Which lines below hold the word "transaktional"? Copy all of them.

[[ The data open ]]

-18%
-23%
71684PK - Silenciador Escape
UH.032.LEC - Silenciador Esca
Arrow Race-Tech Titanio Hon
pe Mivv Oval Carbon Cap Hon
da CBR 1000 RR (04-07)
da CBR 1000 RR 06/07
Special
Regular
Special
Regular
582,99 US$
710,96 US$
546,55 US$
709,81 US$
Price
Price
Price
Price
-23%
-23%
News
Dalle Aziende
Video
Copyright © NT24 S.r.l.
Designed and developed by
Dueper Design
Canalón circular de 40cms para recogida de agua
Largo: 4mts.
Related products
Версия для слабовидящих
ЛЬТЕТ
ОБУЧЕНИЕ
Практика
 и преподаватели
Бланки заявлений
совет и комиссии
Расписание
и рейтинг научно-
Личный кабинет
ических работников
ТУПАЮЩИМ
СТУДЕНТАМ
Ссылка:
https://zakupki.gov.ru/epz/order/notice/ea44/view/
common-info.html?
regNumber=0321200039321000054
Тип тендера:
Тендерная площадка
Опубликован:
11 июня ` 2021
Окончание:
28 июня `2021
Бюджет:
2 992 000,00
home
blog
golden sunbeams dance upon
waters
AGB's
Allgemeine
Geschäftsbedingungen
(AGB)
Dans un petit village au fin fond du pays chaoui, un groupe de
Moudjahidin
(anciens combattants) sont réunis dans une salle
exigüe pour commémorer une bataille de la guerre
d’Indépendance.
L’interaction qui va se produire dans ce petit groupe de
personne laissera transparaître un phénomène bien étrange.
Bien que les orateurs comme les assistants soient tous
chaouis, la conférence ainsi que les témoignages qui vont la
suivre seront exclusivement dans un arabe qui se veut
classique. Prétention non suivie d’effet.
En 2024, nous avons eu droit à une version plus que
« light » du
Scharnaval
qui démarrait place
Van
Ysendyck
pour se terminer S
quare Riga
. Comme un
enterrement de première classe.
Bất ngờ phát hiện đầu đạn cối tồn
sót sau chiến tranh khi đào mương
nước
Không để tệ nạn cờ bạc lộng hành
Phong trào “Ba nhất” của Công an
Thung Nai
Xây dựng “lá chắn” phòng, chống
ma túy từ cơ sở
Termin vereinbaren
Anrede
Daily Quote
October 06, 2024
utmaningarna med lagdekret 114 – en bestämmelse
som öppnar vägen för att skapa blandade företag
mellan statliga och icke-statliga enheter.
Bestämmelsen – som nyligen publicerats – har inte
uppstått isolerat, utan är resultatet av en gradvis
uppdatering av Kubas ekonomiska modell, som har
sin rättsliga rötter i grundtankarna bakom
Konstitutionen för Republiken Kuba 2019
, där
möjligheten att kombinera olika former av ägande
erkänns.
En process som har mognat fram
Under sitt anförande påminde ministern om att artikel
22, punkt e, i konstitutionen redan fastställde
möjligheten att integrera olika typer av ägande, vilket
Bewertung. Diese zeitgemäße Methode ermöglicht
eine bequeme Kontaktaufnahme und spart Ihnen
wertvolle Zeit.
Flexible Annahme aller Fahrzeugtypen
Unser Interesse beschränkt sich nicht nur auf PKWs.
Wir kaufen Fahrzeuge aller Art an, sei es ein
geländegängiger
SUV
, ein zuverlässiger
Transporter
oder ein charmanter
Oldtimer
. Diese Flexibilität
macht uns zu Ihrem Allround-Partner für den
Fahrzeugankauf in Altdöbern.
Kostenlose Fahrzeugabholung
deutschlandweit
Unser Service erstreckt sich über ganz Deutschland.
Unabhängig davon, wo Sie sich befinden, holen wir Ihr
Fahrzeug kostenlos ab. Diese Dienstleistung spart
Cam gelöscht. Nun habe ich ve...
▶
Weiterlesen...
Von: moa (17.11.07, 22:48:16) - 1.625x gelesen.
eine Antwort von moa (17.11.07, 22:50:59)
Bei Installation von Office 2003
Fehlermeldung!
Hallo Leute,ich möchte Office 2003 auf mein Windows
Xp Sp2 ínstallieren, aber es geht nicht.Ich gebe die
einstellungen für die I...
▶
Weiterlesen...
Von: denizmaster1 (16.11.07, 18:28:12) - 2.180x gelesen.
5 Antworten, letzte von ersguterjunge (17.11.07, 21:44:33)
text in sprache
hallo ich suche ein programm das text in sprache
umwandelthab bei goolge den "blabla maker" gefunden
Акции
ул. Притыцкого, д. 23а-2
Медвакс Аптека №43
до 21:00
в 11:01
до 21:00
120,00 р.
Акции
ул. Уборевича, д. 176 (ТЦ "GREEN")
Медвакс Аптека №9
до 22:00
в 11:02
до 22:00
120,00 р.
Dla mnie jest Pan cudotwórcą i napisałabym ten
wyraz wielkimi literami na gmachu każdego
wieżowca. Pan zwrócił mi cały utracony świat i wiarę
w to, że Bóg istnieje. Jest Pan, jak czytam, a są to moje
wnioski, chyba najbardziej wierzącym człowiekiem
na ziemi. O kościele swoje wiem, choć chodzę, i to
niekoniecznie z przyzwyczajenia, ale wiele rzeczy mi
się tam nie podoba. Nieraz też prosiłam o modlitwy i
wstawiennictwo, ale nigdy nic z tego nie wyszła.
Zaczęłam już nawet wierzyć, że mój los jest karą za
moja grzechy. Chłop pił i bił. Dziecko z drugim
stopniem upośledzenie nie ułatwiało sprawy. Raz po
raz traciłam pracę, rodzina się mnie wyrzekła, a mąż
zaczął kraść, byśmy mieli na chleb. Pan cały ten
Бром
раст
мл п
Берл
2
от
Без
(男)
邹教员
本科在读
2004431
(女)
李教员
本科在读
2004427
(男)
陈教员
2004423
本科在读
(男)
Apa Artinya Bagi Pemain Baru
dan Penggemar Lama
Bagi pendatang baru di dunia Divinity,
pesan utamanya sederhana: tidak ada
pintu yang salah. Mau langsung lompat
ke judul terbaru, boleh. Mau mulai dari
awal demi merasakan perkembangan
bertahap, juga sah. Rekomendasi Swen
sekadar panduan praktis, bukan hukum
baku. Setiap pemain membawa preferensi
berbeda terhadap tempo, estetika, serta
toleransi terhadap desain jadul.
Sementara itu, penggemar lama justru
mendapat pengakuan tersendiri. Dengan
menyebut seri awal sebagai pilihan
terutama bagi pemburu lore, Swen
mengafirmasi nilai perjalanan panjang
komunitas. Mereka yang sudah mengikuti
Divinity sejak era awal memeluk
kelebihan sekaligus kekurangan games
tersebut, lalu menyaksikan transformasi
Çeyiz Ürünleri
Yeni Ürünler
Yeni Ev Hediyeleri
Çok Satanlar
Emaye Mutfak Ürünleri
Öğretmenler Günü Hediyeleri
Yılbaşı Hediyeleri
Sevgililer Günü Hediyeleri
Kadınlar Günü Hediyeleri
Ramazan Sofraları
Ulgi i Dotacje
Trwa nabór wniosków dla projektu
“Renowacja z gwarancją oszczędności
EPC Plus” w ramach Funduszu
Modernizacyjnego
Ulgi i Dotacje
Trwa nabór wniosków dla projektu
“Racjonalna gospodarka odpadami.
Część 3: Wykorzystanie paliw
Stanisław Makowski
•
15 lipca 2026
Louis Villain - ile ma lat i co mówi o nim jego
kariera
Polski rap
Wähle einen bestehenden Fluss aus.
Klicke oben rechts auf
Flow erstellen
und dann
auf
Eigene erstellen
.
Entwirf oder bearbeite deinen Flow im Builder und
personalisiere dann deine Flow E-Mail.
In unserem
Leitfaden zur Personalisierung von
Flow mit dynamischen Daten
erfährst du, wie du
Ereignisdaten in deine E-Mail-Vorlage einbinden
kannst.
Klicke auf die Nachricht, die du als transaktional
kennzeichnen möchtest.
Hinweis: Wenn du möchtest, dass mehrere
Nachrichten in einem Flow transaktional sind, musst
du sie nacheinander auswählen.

[[ The data closed ]]

__Exercise solution__
Klicke auf die Nachricht, die du als transaktional
Nachrichten in einem Flow transaktional sind, musst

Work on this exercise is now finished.